Dziś podczas modlitwy utwierdziłem się w dążeniu do celu, by zostać świętym. Wiem, że to osiągnę: nie dlatego, że jestem pewien siebie, ale dlatego, Jezu, że jestem pewien... Ciebie. Potem dostrzegłem, że jestem parszywym osiołkiem. I prosiłem – nadal proszę – aby Pan uleczył wrzody moich nędz delikatną maścią swej Miłości: żeby Miłość ta była jak rozpalone żelaza, które wypali wszystkie strupy i wyczyści wszystkie krosty na mojej duszy, abym zwymiotował wszystkie te śmiecie, które znajdują się wewnątrz mnie. Potem postanowiłem pozostać osiołkiem, ale już nie parszywym. Jestem Twoim osiołkiem, Jezu, osiołkiem, który już nie ma pryszczy. Mówię tak, żebyś mnie oczyścił, ponieważ nie pozwolisz mi skłamać... A ze swoim osiołkiem, o Boże Dzieciątko, zrób, co chcesz: jak psotne dzieci na ziemi, ciągnij mnie za uszy, chłoszcz mocno to oślisko, poganiaj je do biegu, jak Ci się podoba... Chcę być Twoim osłem cierpliwym, pracowitym, wiernym... Oby Twój osiołek zwyciężył swoją oślą zmysłowość, oby nie odpowiadał wierzganiem na ostrogi, oby z radością nosił ciężary, oby jego myśli, jego ryk i jego praca były przesycone Twoją Miłością, wszystko dzięki tej Miłości![58]

Z taka samą swobodą, z jaką znajdował ulgę dla swojej duszy, odsłania przed nami co jakiś czas tę zasłonę uśpionych uczuć, które tak wiele nam mówią o jego osobie.
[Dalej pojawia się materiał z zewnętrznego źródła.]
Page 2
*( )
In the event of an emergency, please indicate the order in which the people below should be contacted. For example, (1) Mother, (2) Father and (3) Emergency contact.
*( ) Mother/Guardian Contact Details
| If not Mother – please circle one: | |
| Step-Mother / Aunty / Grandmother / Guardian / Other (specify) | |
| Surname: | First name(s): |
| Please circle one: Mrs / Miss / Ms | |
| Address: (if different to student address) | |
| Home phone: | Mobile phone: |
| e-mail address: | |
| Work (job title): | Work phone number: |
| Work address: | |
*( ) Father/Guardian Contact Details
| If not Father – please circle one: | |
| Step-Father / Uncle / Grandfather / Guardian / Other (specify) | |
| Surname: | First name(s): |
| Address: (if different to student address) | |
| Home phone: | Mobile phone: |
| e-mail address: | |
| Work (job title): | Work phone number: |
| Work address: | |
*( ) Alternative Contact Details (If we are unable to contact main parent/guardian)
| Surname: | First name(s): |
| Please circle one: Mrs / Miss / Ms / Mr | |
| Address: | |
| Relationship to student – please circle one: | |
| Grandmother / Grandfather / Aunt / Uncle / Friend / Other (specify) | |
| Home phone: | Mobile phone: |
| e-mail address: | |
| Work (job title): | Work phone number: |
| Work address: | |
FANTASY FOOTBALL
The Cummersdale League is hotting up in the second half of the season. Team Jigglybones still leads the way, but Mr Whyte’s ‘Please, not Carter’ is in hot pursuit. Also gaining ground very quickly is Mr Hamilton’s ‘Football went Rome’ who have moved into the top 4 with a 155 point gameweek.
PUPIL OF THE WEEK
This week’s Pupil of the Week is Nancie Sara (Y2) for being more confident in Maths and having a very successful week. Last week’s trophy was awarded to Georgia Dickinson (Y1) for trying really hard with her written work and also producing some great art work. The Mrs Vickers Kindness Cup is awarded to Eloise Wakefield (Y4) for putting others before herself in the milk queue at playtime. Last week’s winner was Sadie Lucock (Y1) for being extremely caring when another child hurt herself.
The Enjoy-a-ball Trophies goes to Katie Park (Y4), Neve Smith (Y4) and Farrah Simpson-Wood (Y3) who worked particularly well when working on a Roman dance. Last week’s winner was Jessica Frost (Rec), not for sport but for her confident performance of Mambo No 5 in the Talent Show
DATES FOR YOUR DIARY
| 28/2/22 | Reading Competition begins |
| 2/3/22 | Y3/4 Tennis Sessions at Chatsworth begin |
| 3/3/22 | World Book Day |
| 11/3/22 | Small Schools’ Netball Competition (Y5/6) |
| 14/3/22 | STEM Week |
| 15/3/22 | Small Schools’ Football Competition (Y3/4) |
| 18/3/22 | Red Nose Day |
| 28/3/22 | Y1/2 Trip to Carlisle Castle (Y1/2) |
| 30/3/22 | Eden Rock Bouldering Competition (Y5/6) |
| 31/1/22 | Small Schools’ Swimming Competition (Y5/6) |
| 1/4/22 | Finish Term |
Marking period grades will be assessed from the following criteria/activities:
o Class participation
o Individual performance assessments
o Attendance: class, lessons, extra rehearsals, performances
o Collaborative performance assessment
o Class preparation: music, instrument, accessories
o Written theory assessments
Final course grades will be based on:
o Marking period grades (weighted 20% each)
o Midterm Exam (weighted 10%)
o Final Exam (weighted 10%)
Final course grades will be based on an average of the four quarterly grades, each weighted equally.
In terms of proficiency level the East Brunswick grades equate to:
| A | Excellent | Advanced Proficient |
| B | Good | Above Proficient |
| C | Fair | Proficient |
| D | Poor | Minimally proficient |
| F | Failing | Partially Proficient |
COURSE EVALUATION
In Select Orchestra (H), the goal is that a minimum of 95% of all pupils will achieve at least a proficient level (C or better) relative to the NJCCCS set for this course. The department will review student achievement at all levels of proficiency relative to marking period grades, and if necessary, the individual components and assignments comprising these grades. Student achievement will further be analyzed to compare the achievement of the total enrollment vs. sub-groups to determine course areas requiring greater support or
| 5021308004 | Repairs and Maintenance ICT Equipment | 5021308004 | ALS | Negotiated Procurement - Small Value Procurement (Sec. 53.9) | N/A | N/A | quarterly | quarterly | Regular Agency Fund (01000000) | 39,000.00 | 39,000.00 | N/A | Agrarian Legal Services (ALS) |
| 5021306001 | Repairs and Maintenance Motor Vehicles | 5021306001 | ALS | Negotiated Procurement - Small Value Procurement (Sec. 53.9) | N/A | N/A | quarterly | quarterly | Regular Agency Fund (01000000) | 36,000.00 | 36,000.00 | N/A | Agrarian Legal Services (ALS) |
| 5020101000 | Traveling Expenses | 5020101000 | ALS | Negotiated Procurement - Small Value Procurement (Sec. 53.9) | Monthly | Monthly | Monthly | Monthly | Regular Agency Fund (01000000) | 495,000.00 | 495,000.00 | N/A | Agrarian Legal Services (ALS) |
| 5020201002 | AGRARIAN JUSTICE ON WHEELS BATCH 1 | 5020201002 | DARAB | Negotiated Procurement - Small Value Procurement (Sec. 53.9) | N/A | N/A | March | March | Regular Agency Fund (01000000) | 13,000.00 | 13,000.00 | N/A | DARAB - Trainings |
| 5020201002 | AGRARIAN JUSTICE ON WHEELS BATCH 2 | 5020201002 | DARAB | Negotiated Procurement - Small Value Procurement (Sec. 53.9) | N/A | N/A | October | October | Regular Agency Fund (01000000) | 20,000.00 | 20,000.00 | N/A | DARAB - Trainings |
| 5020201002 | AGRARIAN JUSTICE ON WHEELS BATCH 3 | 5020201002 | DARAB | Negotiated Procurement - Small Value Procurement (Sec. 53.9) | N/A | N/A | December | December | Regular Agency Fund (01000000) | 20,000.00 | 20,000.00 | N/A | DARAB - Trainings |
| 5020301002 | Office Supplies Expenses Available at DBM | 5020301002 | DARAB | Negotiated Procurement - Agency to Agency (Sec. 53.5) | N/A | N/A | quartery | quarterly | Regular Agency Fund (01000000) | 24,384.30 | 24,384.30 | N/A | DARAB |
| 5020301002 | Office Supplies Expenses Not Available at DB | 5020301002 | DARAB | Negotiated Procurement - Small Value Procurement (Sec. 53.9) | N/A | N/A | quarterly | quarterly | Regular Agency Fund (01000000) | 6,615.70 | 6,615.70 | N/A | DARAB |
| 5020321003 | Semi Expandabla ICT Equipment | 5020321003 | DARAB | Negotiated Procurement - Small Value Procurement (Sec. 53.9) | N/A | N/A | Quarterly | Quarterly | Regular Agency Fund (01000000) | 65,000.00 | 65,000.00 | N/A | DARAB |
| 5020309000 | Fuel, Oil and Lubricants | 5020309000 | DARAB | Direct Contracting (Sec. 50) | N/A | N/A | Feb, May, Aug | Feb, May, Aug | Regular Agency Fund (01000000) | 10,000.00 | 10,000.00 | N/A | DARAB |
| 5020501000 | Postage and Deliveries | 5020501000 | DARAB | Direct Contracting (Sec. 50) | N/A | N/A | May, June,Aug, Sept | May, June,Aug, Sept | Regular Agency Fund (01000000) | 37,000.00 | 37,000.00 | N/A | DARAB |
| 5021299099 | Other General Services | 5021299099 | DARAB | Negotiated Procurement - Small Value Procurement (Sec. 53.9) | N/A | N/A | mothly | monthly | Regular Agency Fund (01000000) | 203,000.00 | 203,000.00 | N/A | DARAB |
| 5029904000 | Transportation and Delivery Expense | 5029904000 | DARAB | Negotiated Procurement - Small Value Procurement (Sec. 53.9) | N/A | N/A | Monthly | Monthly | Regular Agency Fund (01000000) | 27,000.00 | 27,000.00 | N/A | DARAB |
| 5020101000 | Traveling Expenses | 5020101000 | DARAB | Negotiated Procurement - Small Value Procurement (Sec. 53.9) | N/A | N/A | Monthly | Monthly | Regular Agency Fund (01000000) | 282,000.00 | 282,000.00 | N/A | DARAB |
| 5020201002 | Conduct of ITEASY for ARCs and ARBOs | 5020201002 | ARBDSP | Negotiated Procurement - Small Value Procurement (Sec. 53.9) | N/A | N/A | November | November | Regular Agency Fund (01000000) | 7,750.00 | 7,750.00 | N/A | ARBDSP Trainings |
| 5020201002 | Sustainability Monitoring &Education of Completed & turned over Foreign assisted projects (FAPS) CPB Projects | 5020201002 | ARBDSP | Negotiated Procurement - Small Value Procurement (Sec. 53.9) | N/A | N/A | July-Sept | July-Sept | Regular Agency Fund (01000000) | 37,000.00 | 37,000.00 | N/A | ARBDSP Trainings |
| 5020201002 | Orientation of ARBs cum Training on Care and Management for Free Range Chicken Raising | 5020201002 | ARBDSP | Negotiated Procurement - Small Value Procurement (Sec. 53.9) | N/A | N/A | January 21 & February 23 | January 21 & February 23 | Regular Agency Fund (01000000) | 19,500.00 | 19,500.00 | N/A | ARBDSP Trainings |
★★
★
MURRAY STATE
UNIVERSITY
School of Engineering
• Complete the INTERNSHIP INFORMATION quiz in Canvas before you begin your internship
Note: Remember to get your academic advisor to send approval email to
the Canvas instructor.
Kiedy na przykład pisze: śmierć, ta łysa dama, będzie dla Ciebie jak dobra przyjaciółka[59], nie robi sobie ponurego żartu w złym guście. Przeciwnie, nadaje formę żartobliwą potrzebie oswojenia się z myślą o końcu życia. W kontraście do tego filozoficznego przypływu dobrego humoru, jawi się przed nami dramatyczny rytm jego życia wewnętrznego, intensywnego i pełnego pasji:

Panie! Obdarz mnie cnotą porządku (Wierzę, że jest to zasadnicza cnota, dlatego o nią proszę).

Panie!! Pozwól mi być do tego stopnia Twoim, żeby do mojej duszy nie miały wstępu nawet najświętsze uczucia, jeśli nie stanie się to za pośrednictwem Twego zranionego serca.

Panie!!! Panie! Pozwól mi nauczyć się milczeć (ponieważ z powodu milczenia nigdy nie musiałem żałować, z powodu gadatliwości wiele razy).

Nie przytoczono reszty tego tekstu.